Sin embargo, Royón advirtió que sería “un error tratar un proyecto de esta magnitud con apuro e improvisación. Si no damos una discusión seria, técnica y responsable, podemos perder una oportunidad histórica para generar trabajo formal, atraer inversiones y proteger tanto a trabajadores como a empleadores”.
Con los 28 senadores de Unión por la Patria (UP) firmes en su rechazo ―y habiendo recibido este jueves a autoridades de la CTA―, el oficialismo depende del apoyo de partidos provinciales, donde nadie quiere exponerse dando el primer paso.
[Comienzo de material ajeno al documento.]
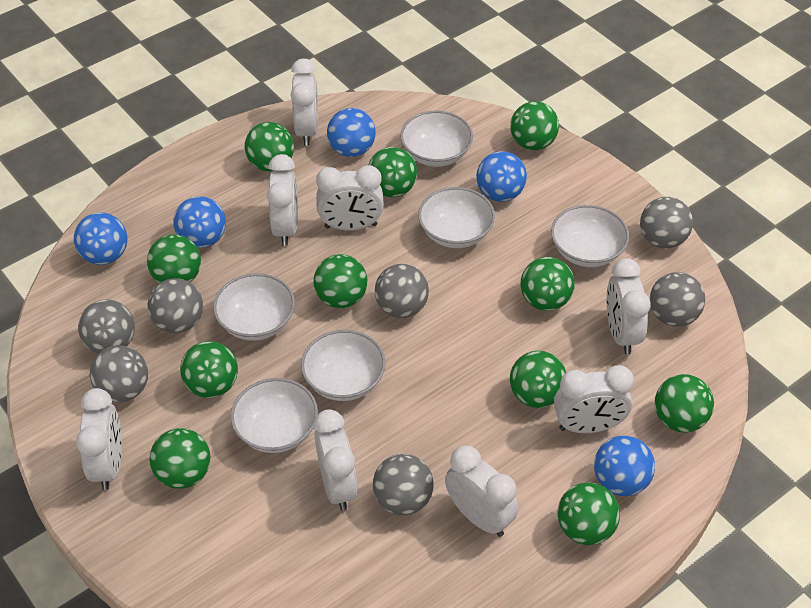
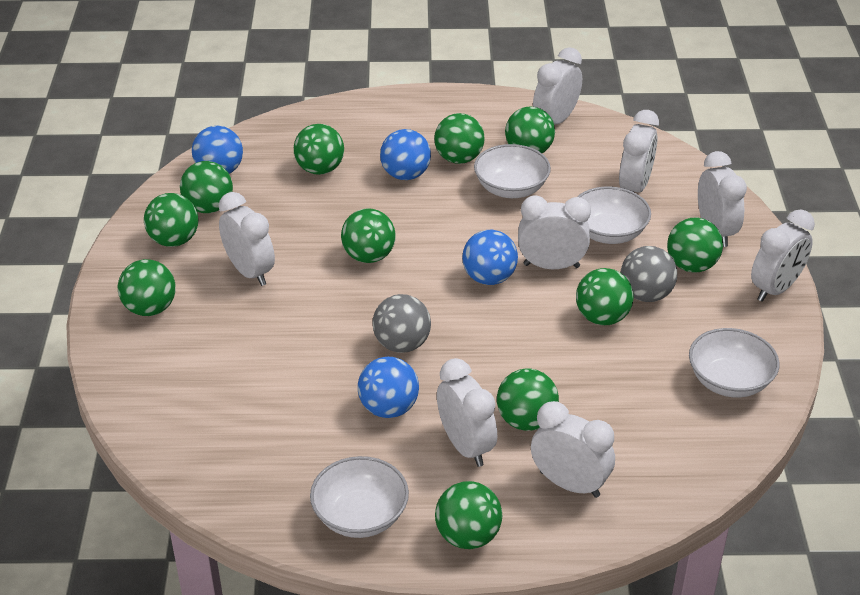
blue ball: [74,212,127,265] [173,196,226,248] [327,108,376,157] [476,151,527,202] [594,436,655,496] = 5 -> [192,126,243,174] [358,357,419,418] [380,129,431,180] [462,230,518,285] = 4
grey ball: [78,299,135,354] [90,345,148,402] [148,278,203,333] [373,454,433,515] [375,264,429,318] [640,197,693,249] [650,272,705,327] = 7 -> [372,294,431,353] [621,246,677,302] = 2
white bowl: [213,273,295,341] [231,378,318,453] [301,330,386,401] [400,110,473,167] [418,187,495,248] [551,205,629,267] = 6 -> [310,456,409,538] [474,144,551,198] [577,186,651,244] [689,328,780,398] = 4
Los aliados que no alcanzan
Con la dupla de Santa Cruz inclinada por el rechazo, Bullrich necesita persuadir al resto de los gobernadores con representación en el Senado. La definición de los gremios petroleros será decisiva, dado su peso en los votos de Chubut y Neuquén, cada una con un monobloque. También será clave la postura de la tucumana Beatriz Ávila, referenciada en el gobernador Osvaldo Jaldo, aliado ocasional del Gobierno.
Fuentes legislativas señalaron que, por ahora, los sindicatos patagónicos no se sumaron a la resistencia de la CGT, que prepara una marcha para el 18 de diciembre. De hecho, no forman parte de la central obrera ni asistieron al encuentro con UP en el Senado este miércoles.
En paralelo, existía expectativa por el silencio de gremios estatales alternativos, que apoyan la eliminación de la cuota solidaria compulsiva. Para Martín Menem, sin embargo, lo más conveniente era evitar incorporar temas sindicales y concentrarse en las relaciones laborales.
Intentó imponer esa mirada a Federico Sturzenegger, aunque con éxito parcial. Se mantiene la posibilidad de que las empresas actúen como agentes de retención de cuotas sindicales, pero no de otros aportes destinados a trabajadores no afiliados, como los aportes solidarios paritarios. Esa redacción, aun así, no motivó a la CGT a volver a la mesa de negociación.
Los debates en comisiones
Los posicionamientos se irán explicitando a medida que avancen los debates y se revisen los detalles del proyecto. El cronograma de comisiones se definirá tras la reunión de labor parlamentaria convocada por Victoria Villarruel para el martes 16 a las 11.
Varios aliados eventuales no comprenden por qué esa reunión no se realizó este jueves. “Cada vez que un senador vuelve a su provincia, regresa con más planteos”, repetían los más escépticos, sorprendidos por los tiempos de la vicepresidenta. Tampoco está claro si habrá acuerdo respecto de la distribución de espacios en las comisiones.
Ese mismo día debería conocerse el esquema completo del tratamiento de la reforma. Hasta ahora, solo la UCR fue interiorizada de los planes de Bullrich, cuyos referentes adelantaron que presentarán modificaciones. La titular de LLA pidió un anticipo para negociar con el Ejecutivo.
El resto de los bloques optó por mostrarse prudente: “Estamos estudiando” y “nos tomaremos un tiempo” son las respuestas más comunes entre los senadores consultados. Todo indica que el debate será complejo.